It’s not easy to hire consultants at City Hall, according to Cleveland Chief Operating Officer Bonnie Teeuwen. She told City Council this week that landing a consultant is a 40-step, nine-month process.
Teeuwen would like to eliminate one link in that chain, the Consultant Review Committee. The committee checks over mailing lists of prospective consultants and processes their proposals.
As a top official in Mayor Justin Bibb’s administration, Teeuwen serves on that committee, along with the directors of finance and human resources. She’s also seen the other side of the issue. She used to work for Osborn Engineering, one of the city’s go-to firms for infrastructure projects. (Among Osborn’s city jobs was the most recent repair audit of Browns Stadium.)

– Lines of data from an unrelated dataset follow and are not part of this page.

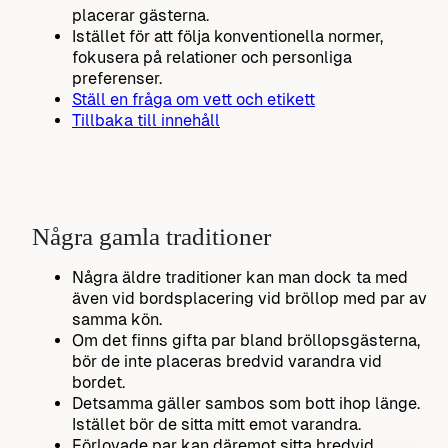
placerar gästerna.
Istället för att följa konventionella normer,
fokusera på relationer och personliga
preferenser.
Ställ en fråga om vett och etikett
Tillbaka till innehåll
Några gamla traditioner
Några äldre traditioner kan man dock ta med
även vid bordsplacering vid bröllop med par av
samma kön.
Om det finns gifta par bland bröllopsgästerna,
bör de inte placeras bredvid varandra vid
bordet.
Detsamma gäller sambos som bott ihop länge.
Istället bör de sitta mitt emot varandra.
Förlovade par kan däremot sitta bredvid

“There’s a bunch of consultants out there that throw their hands up because they don’t want to go through the process,” she said.
Losing the review committee would cut a month out of the process, she said. Even without it, contracts would still go through the Board of Control, a body made up of cabinet members, Teeuwen said.
Council President Blaine Griffin stuck up for the Consultant Review Committee. He proposed legislation to enshrine the committee into city law. He cast it as a move for transparency — and for keeping jilted applicants from bending his ear.
“I’m also a very huge proponent of really trying to have a public process where vendors and others can — I hope they’re watching — quit calling me to say that there’s no process in place and that the administration is just picking who they would like to,” he said.
Griffin’s idea did not win the day. Other council members said they’d like the city to sign contracts and finish projects faster.
Ward 8’s Michael Polensek put his views in gastrointestinal terms, as only he can.
“We need legislative Ex-Lax around here, let me tell you,” he said. “We got to get things moving around here.”